_Supplied material_:
------------------------------------------------
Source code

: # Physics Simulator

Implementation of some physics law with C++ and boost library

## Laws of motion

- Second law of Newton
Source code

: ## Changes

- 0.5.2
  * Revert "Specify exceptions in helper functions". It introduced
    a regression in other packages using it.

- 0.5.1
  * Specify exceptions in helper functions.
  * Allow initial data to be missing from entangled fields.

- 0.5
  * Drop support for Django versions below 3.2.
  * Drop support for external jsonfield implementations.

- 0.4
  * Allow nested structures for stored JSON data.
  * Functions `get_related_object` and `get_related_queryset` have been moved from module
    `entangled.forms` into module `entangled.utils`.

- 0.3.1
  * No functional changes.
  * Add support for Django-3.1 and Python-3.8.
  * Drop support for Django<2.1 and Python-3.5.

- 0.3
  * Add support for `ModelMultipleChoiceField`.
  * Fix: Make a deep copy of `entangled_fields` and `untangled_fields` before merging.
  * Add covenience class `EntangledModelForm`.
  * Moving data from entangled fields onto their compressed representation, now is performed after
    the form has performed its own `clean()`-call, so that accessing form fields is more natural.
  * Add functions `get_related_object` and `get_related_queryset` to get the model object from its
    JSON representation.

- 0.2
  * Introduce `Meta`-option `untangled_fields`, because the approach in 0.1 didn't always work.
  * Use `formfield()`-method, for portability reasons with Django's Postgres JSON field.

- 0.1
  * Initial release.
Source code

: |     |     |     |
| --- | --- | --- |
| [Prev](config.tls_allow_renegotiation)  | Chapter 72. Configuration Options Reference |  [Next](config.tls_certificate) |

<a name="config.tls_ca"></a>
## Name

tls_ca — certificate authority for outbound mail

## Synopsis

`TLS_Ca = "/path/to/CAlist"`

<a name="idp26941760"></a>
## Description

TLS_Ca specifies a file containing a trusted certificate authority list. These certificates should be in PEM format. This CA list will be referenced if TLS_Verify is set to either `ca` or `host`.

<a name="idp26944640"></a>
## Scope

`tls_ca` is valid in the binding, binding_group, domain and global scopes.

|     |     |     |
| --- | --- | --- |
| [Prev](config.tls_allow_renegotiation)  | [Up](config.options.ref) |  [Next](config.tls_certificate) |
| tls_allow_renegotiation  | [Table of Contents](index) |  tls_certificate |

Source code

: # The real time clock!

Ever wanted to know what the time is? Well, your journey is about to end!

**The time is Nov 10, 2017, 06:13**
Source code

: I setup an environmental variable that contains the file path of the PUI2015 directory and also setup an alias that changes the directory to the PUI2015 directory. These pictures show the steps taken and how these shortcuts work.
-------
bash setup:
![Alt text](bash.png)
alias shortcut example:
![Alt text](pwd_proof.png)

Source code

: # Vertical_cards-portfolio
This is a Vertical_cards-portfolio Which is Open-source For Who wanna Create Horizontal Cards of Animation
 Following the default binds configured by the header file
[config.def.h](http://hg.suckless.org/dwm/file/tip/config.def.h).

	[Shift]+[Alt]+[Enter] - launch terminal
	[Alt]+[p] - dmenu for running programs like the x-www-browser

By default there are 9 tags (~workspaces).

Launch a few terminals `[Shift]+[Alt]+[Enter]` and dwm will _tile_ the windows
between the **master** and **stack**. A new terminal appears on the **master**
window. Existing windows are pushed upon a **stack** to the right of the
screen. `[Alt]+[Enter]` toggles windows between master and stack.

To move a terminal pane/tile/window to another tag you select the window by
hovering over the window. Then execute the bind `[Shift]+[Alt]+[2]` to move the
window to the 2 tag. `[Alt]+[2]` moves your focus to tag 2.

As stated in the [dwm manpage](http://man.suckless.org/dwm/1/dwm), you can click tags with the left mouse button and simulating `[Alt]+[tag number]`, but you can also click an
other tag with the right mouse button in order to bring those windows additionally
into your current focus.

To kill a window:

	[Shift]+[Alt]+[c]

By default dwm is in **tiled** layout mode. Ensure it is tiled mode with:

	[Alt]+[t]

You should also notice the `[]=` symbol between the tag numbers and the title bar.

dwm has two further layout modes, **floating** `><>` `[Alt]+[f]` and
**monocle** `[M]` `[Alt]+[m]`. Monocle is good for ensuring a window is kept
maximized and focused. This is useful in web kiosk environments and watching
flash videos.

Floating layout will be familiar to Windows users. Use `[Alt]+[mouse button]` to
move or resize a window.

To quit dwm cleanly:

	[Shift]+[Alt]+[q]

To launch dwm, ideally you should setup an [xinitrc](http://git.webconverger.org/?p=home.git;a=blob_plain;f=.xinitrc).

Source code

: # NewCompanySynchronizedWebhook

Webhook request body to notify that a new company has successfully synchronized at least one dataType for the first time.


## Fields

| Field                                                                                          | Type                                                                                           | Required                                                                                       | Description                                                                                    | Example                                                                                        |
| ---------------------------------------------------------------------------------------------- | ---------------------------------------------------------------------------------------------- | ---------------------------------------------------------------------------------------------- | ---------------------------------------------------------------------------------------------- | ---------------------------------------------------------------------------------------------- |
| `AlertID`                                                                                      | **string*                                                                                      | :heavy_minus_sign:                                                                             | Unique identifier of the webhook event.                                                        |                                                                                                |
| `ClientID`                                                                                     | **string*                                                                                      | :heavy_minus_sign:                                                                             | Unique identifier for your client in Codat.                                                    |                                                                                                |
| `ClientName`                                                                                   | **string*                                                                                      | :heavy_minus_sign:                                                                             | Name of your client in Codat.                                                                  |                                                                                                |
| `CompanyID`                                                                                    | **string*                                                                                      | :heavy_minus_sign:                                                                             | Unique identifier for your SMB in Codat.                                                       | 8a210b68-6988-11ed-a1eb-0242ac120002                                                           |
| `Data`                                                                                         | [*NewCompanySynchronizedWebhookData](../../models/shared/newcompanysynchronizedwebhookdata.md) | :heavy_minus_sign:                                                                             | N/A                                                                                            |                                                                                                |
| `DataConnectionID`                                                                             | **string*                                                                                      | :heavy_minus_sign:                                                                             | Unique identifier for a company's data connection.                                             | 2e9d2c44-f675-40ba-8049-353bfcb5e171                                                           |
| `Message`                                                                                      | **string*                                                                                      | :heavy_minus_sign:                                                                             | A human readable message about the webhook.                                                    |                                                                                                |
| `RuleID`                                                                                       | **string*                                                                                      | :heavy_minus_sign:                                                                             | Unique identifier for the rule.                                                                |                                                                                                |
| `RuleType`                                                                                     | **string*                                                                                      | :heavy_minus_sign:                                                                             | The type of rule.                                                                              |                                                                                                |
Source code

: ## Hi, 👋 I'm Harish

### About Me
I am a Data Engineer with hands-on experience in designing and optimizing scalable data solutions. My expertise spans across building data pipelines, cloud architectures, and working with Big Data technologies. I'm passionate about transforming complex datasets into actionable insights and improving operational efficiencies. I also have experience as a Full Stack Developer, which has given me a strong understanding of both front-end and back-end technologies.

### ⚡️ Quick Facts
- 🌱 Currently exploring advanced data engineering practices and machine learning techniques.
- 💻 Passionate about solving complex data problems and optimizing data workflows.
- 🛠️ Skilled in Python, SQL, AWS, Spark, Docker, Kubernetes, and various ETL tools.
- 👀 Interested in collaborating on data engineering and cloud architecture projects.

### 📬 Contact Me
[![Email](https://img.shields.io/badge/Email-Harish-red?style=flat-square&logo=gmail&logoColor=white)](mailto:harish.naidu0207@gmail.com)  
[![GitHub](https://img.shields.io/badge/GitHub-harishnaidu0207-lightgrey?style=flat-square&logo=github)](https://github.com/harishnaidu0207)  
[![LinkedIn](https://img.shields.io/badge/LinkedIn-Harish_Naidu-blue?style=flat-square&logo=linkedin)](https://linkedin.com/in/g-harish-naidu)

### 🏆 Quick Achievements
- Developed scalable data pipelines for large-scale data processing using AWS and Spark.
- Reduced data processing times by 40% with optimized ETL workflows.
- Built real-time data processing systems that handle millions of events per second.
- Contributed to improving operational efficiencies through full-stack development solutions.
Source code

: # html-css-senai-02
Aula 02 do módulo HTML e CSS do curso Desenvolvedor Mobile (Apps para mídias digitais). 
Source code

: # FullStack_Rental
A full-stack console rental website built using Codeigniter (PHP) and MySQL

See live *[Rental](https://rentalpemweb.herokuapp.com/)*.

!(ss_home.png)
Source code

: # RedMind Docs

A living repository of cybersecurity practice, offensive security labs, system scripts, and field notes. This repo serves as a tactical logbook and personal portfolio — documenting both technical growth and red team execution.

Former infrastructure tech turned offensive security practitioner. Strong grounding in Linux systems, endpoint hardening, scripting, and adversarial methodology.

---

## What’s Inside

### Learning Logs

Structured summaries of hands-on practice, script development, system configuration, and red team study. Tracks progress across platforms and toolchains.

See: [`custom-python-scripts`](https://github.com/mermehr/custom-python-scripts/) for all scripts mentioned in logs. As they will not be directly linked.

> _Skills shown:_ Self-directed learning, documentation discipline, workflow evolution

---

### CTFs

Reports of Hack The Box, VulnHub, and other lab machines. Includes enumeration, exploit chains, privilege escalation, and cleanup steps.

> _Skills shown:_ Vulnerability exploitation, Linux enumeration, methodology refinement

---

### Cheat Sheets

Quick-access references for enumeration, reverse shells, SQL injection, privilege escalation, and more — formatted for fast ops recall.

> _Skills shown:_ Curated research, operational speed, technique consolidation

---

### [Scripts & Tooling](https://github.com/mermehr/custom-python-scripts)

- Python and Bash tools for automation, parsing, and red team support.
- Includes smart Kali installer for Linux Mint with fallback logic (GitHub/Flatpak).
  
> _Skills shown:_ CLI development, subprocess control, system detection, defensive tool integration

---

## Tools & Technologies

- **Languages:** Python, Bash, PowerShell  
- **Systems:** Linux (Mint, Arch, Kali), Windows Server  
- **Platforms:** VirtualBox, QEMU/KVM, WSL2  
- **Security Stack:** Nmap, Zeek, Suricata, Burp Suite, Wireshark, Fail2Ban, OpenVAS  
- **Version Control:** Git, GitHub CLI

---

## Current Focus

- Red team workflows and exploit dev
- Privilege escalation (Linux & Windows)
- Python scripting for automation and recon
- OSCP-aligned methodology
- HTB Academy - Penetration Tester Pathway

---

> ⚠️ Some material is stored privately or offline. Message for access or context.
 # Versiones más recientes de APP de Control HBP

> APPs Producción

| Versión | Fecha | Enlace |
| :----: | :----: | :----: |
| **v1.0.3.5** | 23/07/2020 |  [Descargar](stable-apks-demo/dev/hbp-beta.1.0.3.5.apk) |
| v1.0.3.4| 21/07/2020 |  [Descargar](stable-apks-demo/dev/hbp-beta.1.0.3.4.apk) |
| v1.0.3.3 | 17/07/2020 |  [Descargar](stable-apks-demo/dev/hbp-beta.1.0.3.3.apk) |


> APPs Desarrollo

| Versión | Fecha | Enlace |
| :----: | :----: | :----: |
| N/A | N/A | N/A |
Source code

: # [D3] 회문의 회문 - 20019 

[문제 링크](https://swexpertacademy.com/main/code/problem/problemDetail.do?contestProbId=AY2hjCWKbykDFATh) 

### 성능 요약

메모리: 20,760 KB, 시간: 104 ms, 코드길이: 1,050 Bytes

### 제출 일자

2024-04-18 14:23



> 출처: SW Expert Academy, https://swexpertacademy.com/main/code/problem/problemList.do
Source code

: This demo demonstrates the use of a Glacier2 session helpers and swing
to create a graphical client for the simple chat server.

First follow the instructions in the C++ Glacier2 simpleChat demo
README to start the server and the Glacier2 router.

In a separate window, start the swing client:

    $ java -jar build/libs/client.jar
------------------------------------------------
_Requirement_:
Reproduce the rows above verbatim, beginning with the first line and continuing through the line that contains "a regression in other packages using it.".

_Problem solution_:
Source code

: # Physics Simulator

Implementation of some physics law with C++ and boost library

## Laws of motion

- Second law of Newton
Source code

: ## Changes

- 0.5.2
  * Revert "Specify exceptions in helper functions". It introduced
    a regression in other packages using it.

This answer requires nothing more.